Wednesday, November 21, 2007

Fugitive Geometry Opens


Meditations on a Three-Legged Easy Chair by Jason Smith

Owen Harvey's work reminds us that the tradition of abstract painting remains a vital, unpredictable and pleasurable pursuit. Unlike so many contemporary abstract painters who seem preoccupied with materials, application and installation as ends in themselves, Owen invigorates his relatively spare work through internal pictorial dynamics (or more recently serial, repetitive relationships) and the tensions that develop from his thoughtful, playful approach to the contradictions inherent his work.

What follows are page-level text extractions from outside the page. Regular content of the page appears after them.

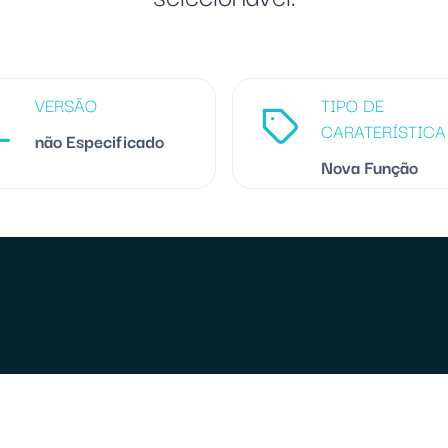
VERSÃO
TIPO DE
CARATERÍSTICA
não Especificado
Nova Função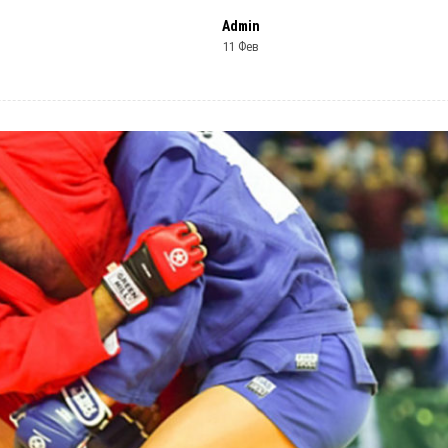
Admin
11 Фев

Owen's smart and challenging compositions are tempered by a sense of simple, rhythmic beauty and grounded in relatively consistent and limited formal vocabulary. Startling shapes and colors are arrayed in ways that suggest both a disjointed passage and fully unified composition. What remains unaccountable about Owen’s work is that he uses this stripped-down (but wonderfully generous) vocabulary to speak in unexpected and subtle ways about the human condition. In front of Owen's work, one feels the tug of old concerns, hints of romantic gestures and fugitive desires for transcendence. Yet the impossible emergences or dreamy deliverances remain baffled, oddly entombed by their own candy-colored surfaces.
This rebuttal of transcendence is sharply defined by the spatial ambiguity of his otherwise stark horizon lines. His diagonal nods to receding space are stopped short by his impasto-spackled (or gooey-glazed) surfaces that seem another (almost redundant) ironic denial of expressive potential with their banal, almost mechanical application. Even the lines and planes within his pictures often approach each other yet never quite touch. A disjointed platonic reality is suggested in which ideal forms remain disconnected from each other - and the viewer. The forms are bound in Zeno's infinite immobility, just as we are unable to truly close the distance and fully "know" one of Owen’s paintings - as his titles often remind us, with their humorous references, following coded paths counter-intuitively related to the images we initially confront.

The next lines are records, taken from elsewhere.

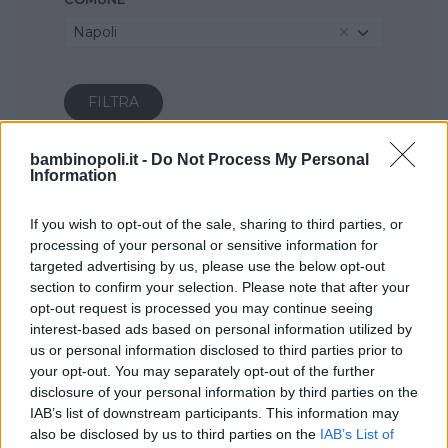
Napoli
bambinopoli.it -
Do Not Process My Personal
Information
If you wish to opt-out of the sale, sharing to third parties, or
processing of your personal or sensitive information for
targeted advertising by us, please use the below opt-out
section to confirm your selection. Please note that after your
opt-out request is processed you may continue seeing
interest-based ads based on personal information utilized by
us or personal information disclosed to third parties prior to
your opt-out. You may separately opt-out of the further
disclosure of your personal information by third parties on the
IAB’s list of downstream participants. This information may
also be disclosed by us to third parties on the
IAB’s List of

These stark formal images mock our desire for anything other than their singular presence. They may not be what we thought we needed, something impossible other, but they radiate. It is as if they must continually exorcize concept and illusion in order to replace transcendence with an earthly transubstantiation. Approached directly, the scalloped surfaces cease to be anti-expressive gestures and become something else - a non-representational moment, providing us not with illusion and
reference, but a reinvigorated awareness of concrete materiality. They offer a simple sense connectedness with nature, a declaration that each image is nothing but that which is.
This tension between materiality and conceptual space is configured differently in Owen’s recent work on wood. The lack of any visual relationship between surface and image allows them to float more comfortably together - in utterly different dimensions. In Owen's works on canvas, the laborious process that fused figure and ground gave his work a sense of weighty necessity and almost classical proportion. The works on wood allow the emergence of less studied rhythms and gestures. The lines and marks seem but one configuration of many possible compositions - suggesting a further departure from any grappling with absolutes - toward an open-ended evolving display. A new complexity seems to be emerging from this serial work with its post-minimal sensibility. One senses certain struggles laid aside as new forms and colors easily blossom; yet these images carry their own strange, uncanny echoes, harbingers of other struggles. Owen’s paintings seem to remain a three-legged easy chair.